======== STORED DATA

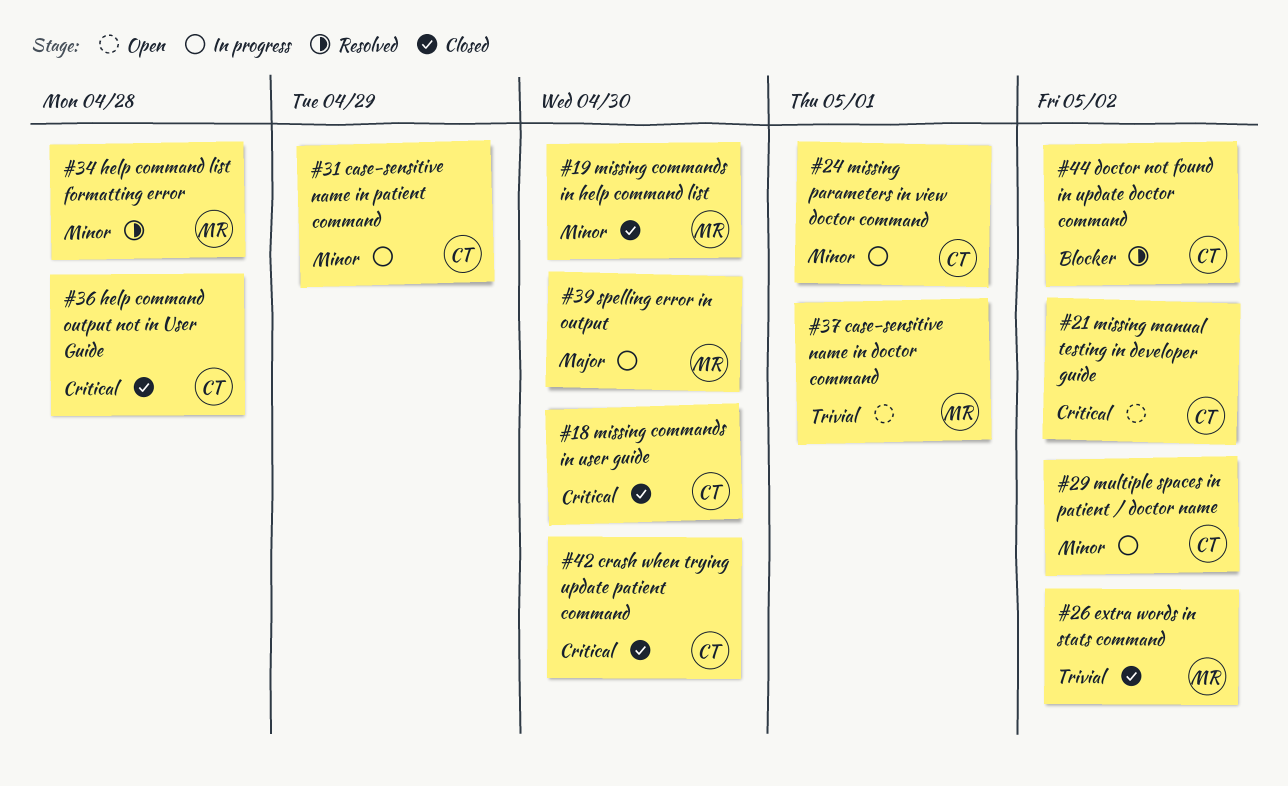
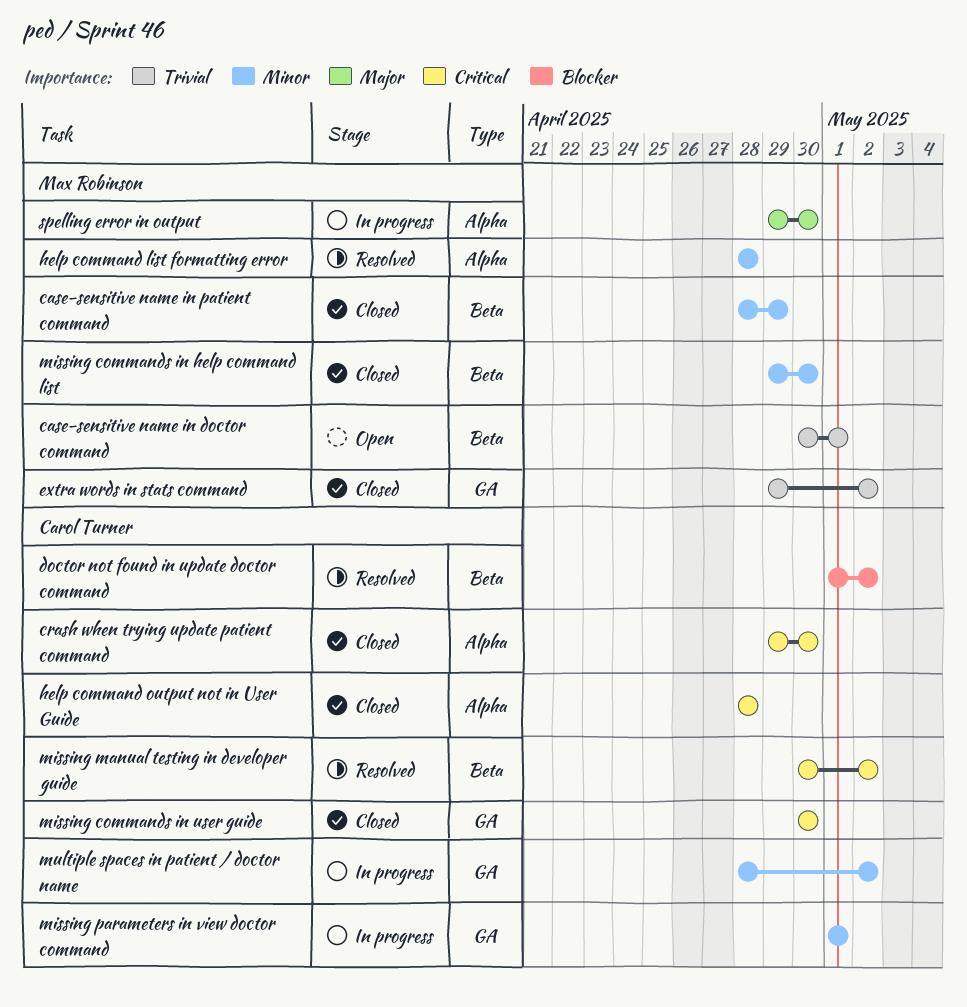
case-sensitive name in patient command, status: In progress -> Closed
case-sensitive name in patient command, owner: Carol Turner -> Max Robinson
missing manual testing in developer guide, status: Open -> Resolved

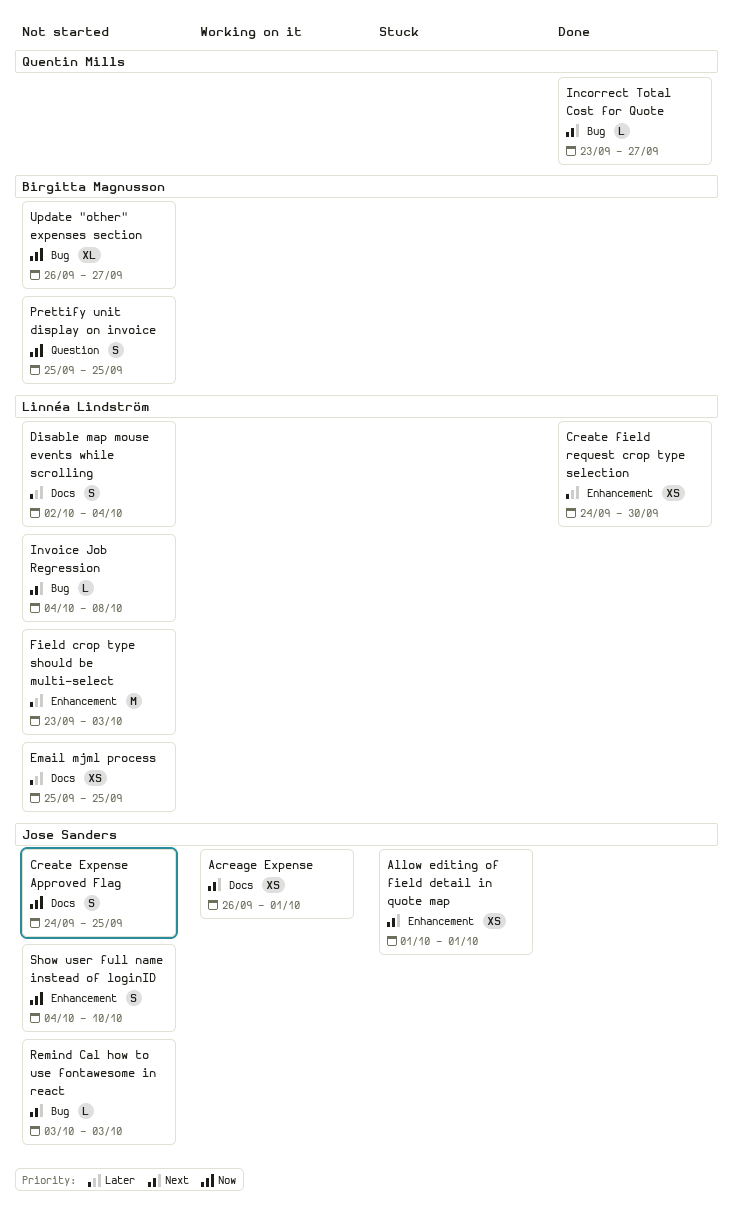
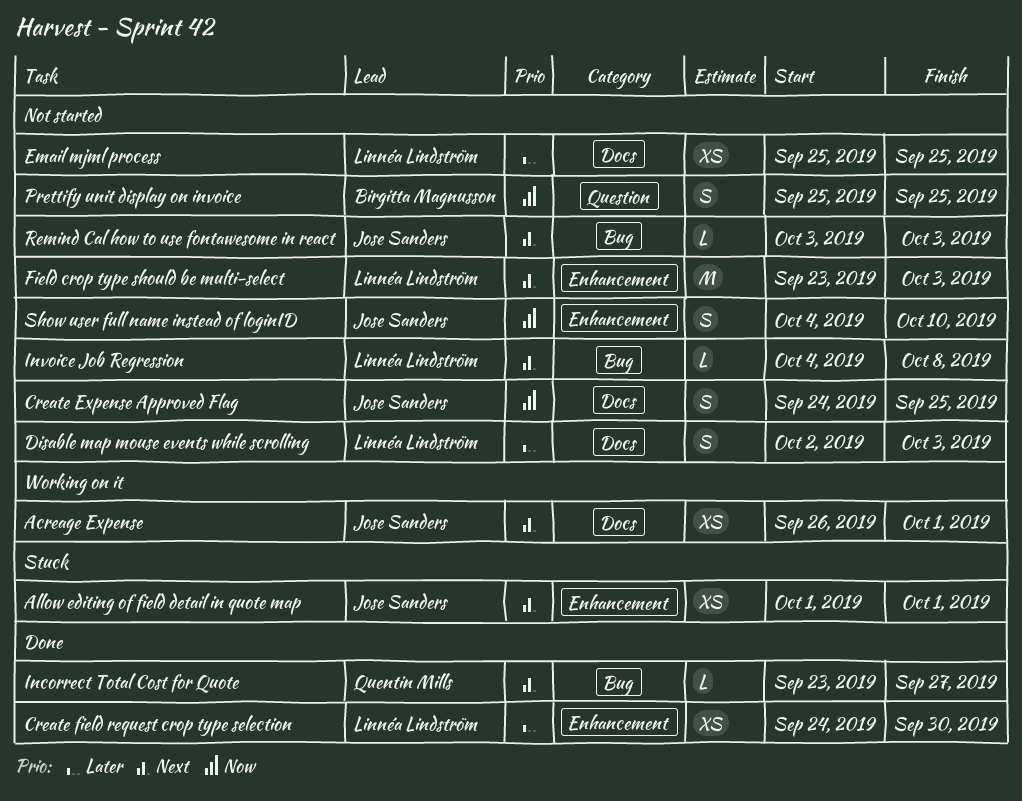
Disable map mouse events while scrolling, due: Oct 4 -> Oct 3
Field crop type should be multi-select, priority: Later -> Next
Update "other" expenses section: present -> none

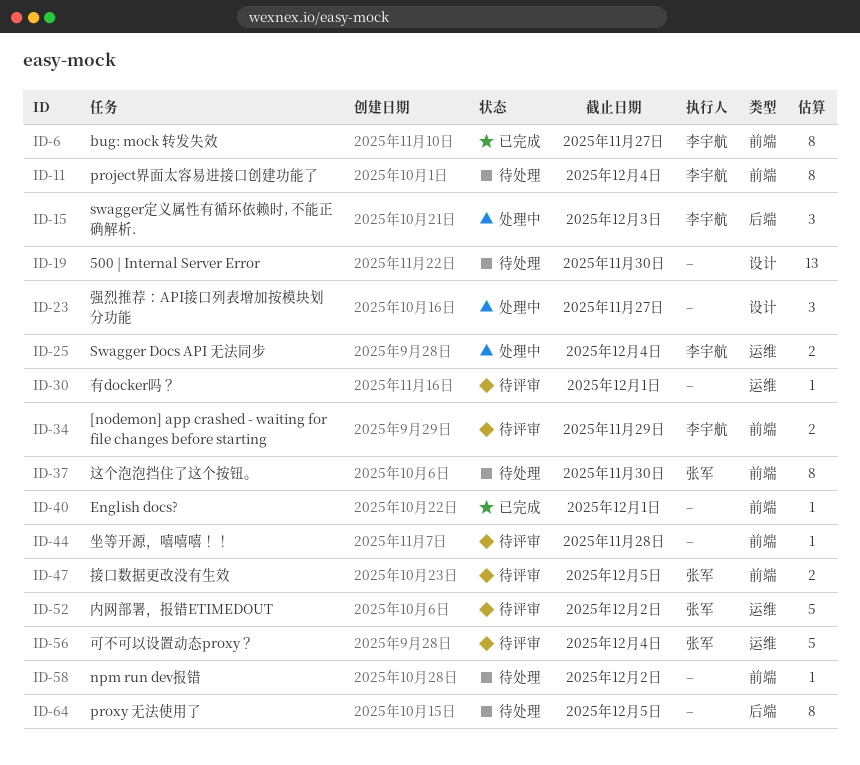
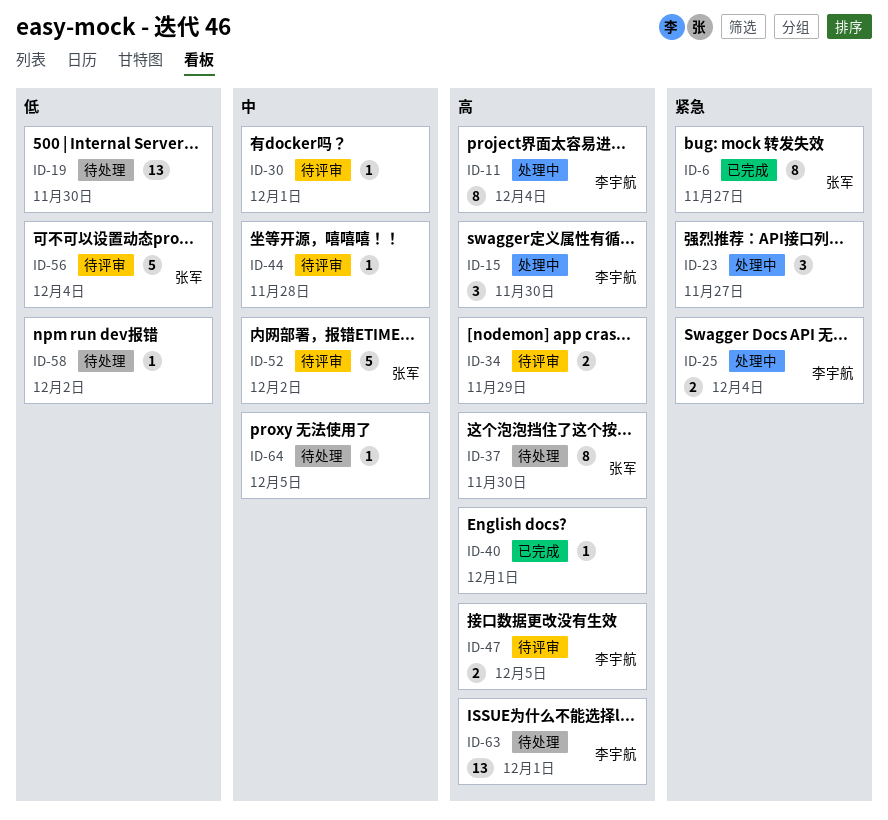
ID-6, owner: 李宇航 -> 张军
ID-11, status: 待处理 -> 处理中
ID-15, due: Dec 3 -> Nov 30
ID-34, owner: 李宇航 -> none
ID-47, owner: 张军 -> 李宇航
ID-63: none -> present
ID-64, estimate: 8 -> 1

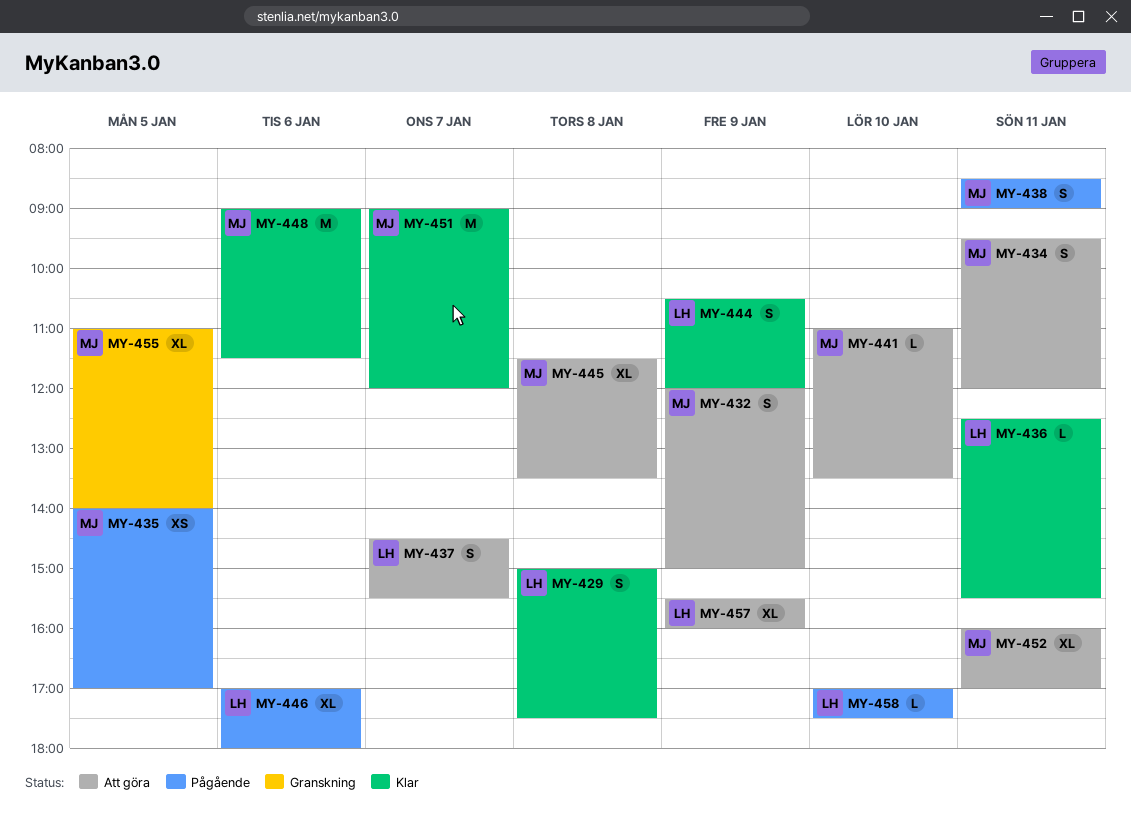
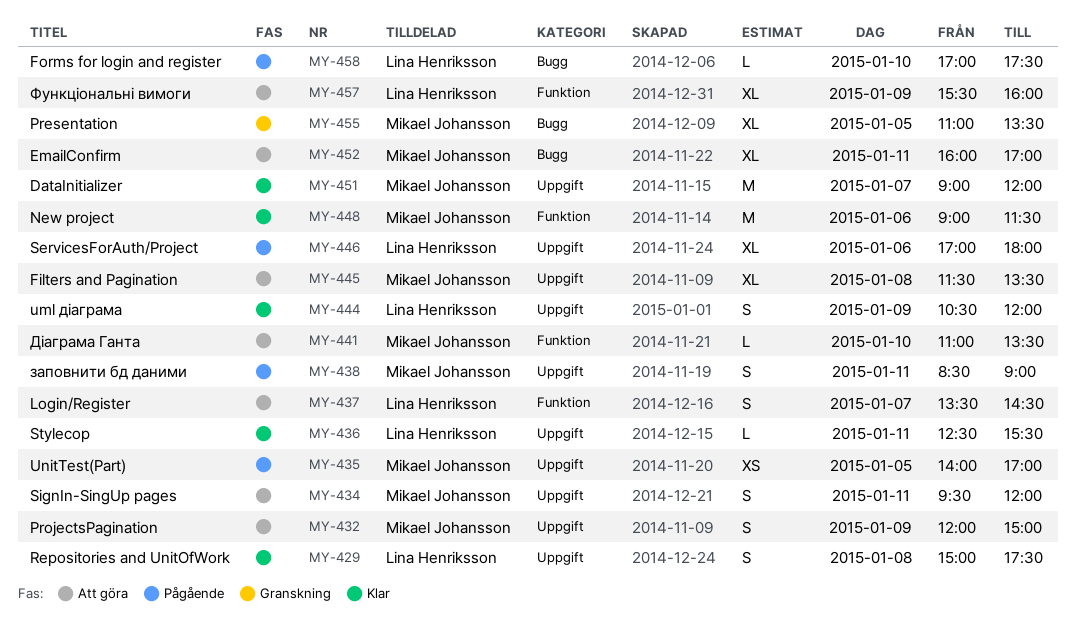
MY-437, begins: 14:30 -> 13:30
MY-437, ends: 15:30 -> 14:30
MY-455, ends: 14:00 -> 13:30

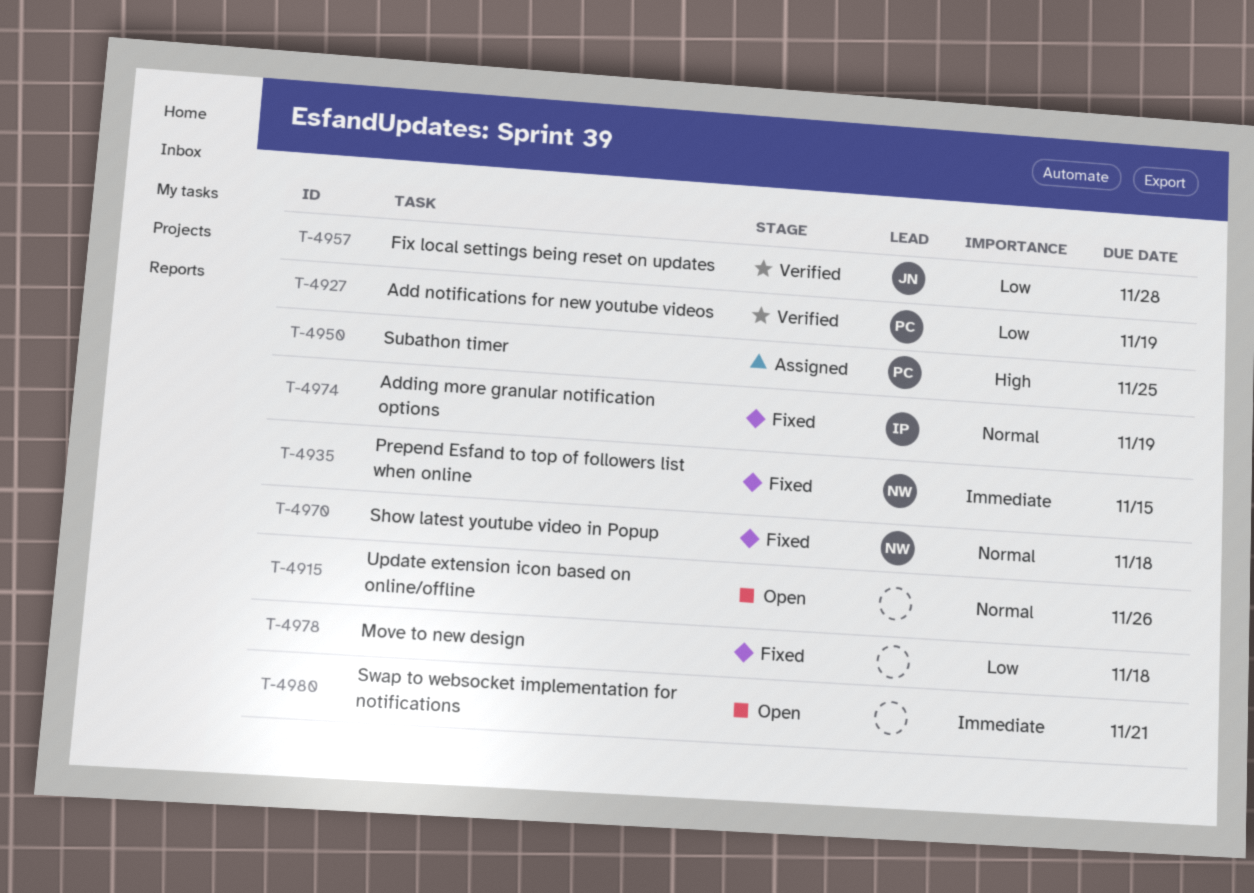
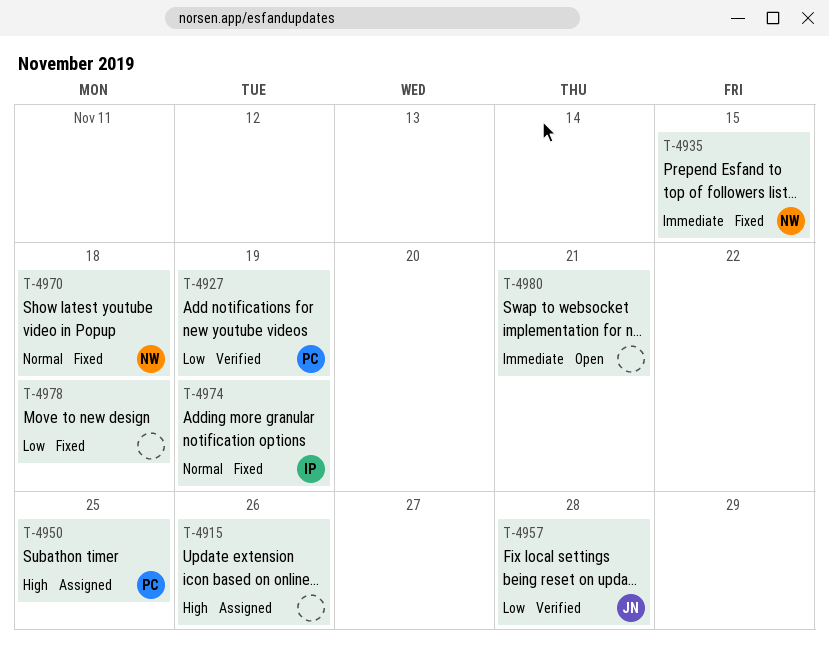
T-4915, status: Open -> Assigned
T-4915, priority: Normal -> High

================

#### [TASK TO COMPLETE]
The pictures stay out; everything else in the records above must be repeated exactly.

#### [SOLUTION]
case-sensitive name in patient command, status: In progress -> Closed
case-sensitive name in patient command, owner: Carol Turner -> Max Robinson
missing manual testing in developer guide, status: Open -> Resolved

Disable map mouse events while scrolling, due: Oct 4 -> Oct 3
Field crop type should be multi-select, priority: Later -> Next
Update "other" expenses section: present -> none

ID-6, owner: 李宇航 -> 张军
ID-11, status: 待处理 -> 处理中
ID-15, due: Dec 3 -> Nov 30
ID-34, owner: 李宇航 -> none
ID-47, owner: 张军 -> 李宇航
ID-63: none -> present
ID-64, estimate: 8 -> 1

MY-437, begins: 14:30 -> 13:30
MY-437, ends: 15:30 -> 14:30
MY-455, ends: 14:00 -> 13:30

T-4915, status: Open -> Assigned
T-4915, priority: Normal -> High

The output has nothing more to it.